Es un tanto difícil mantener los oídos “conectados” todo el tiempo. Vivimos rodeados de expertos en casi todo, de vecinos protagonistas de hazañas sólo sabidas por ellos mismos y de demasiados enamorados de su propio discurso. Sin embargo, es indudable que uno de los pasos en nuestro camino hacia la superación personal es escuchar. No hablo de hacer una pausa en lo que digo y permitir que, mientras tomo aire, el otro se dé el lujo de decir algunas palabras. No me refiero a buscar en las palabras del otro la forma de enlazar “con arte” mi propio argumento. Hablo de escuchar activa y comprometidamente y comprender lo que hay de acuerdo y de desacuerdo en lo que me dice otro.

Por otro lado, ¿por qué nos cuesta tanto abrirnos a la comunicación sincera y abierta? La respuesta es clara: tememos aceptar nuestros errores, nuestras limitaciones, nuestras carencias. Estamos demasiado encerrados en nuestras creencias y les damos la convicción de certeza absoluta, o simplemente no queremos enterarnos de algunas otras verdades. Tendemos a escuchar sólo lo que queremos oír y esconder lo que no nos conviene exponer.

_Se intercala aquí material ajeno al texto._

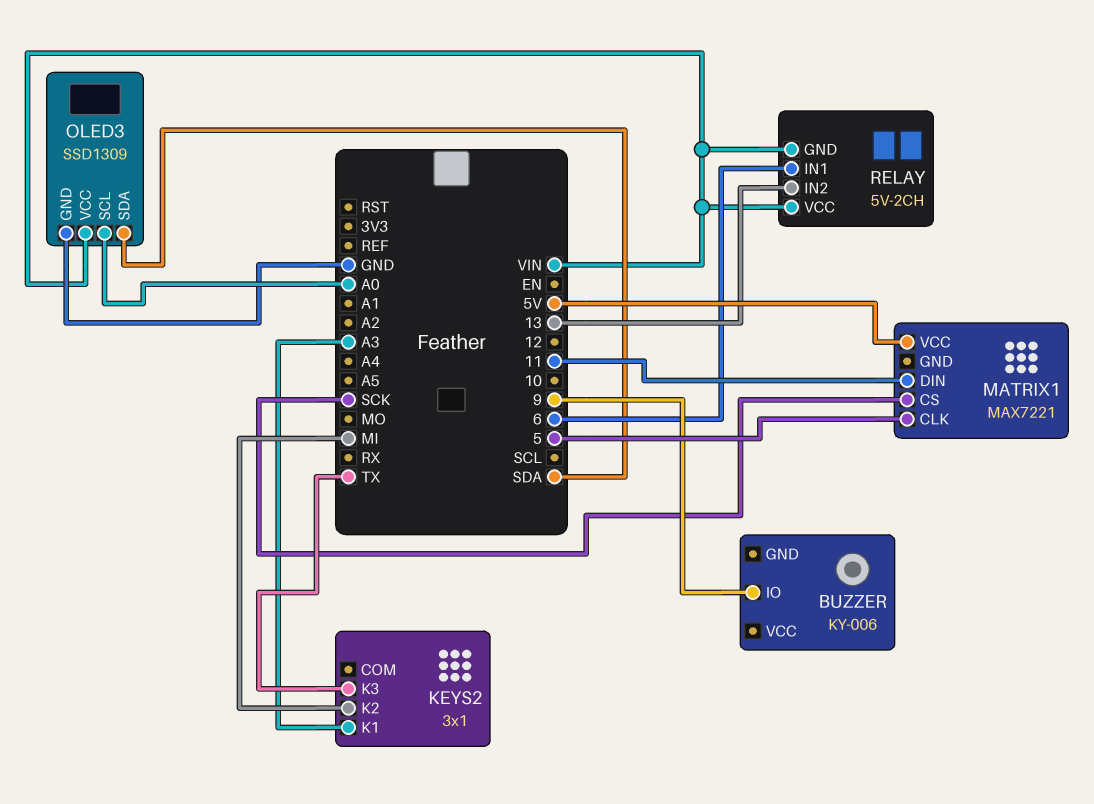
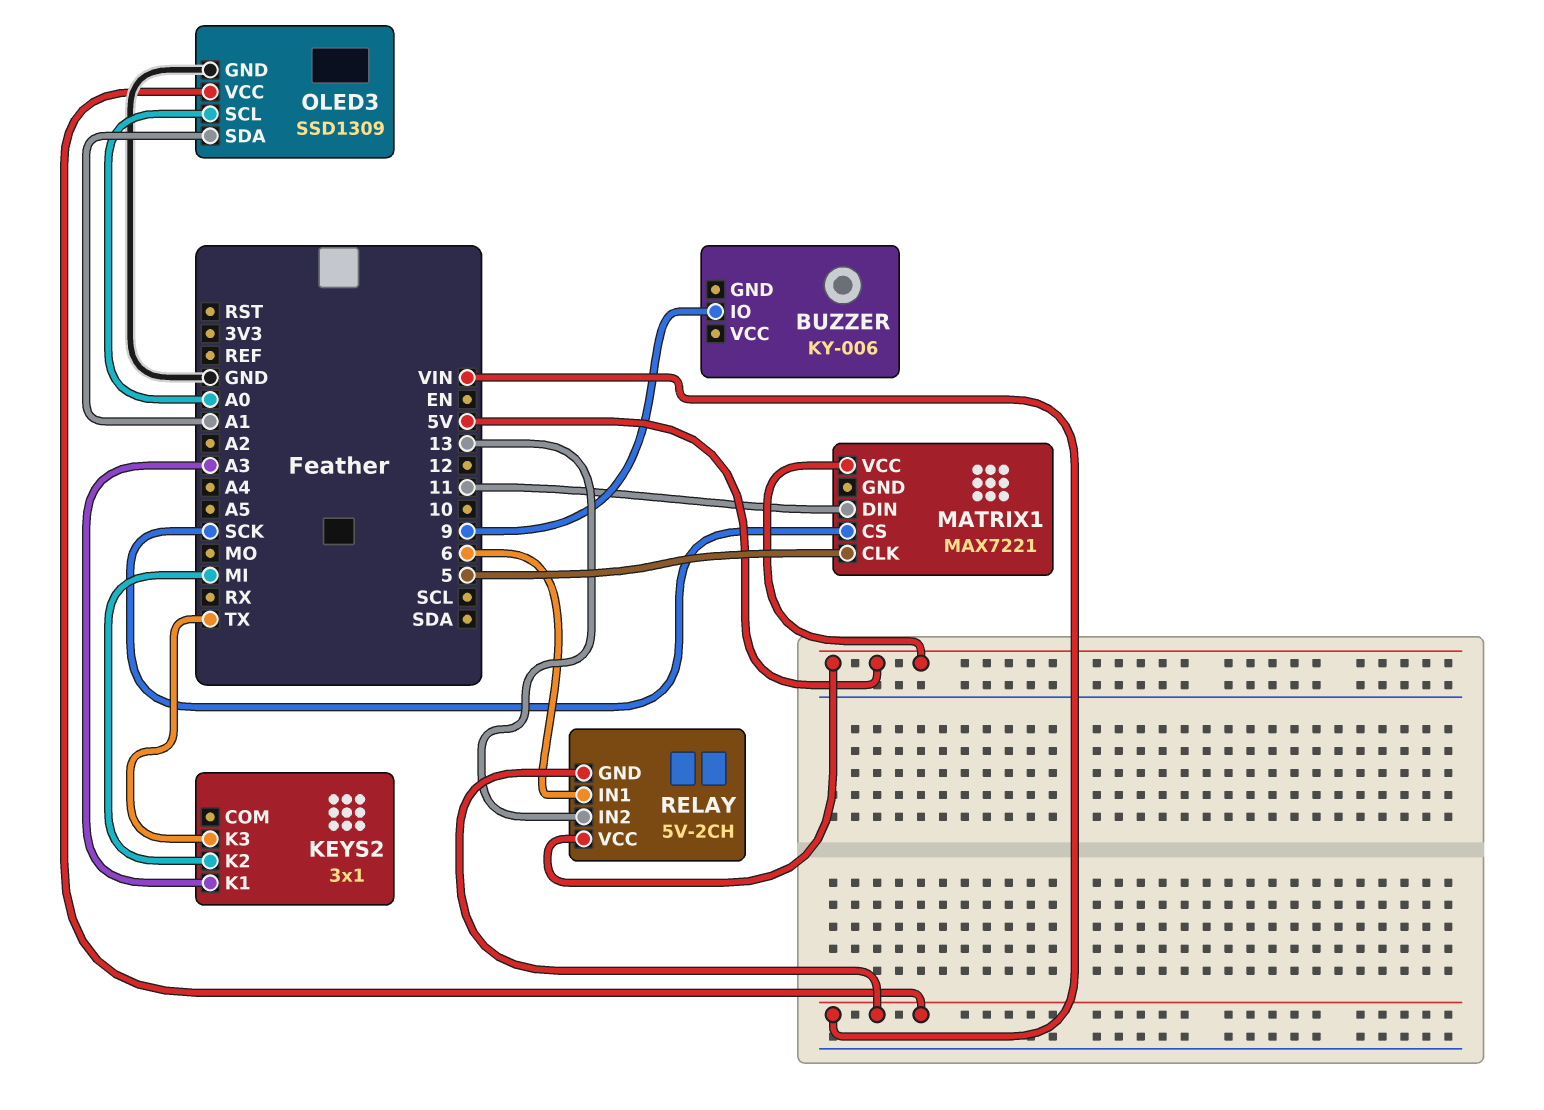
OLED3 pin SDA: SDA -> A1
RELAY pin VCC: VIN -> 5V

Por último y por si acaso alguien no quisiera enterarse de la dimensión verdadera de este desafío del que hablamos: hablo de escuchar, no de obedecer. De escuchar, no de someterse. De escuchar, no de estar de acuerdo. De escuchar, no de anular las propias ideas. Escuchar, especialmente para aprender la parte del todo que todavía ignoramos. Esto conlleva, claro, una importante cuota de humildad, porque aprender siempre es un acto humilde. Abrir los oídos debería servir para darnos cuenta de que no tenemos —nadie lo tiene— el monopolio de la verdad y centrarnos en la necesidad de completarnos con la verdad de los otros. El que no se anima a bajar del pedestal nada puede aprender de los demás a los que, sin escuchar, desprecia porque supone o, peor aún, decide que nada pueden enseñarle. Hay que encontrar el lugar de la humildad del que sabe lo que no sabe y está decidido a aprender.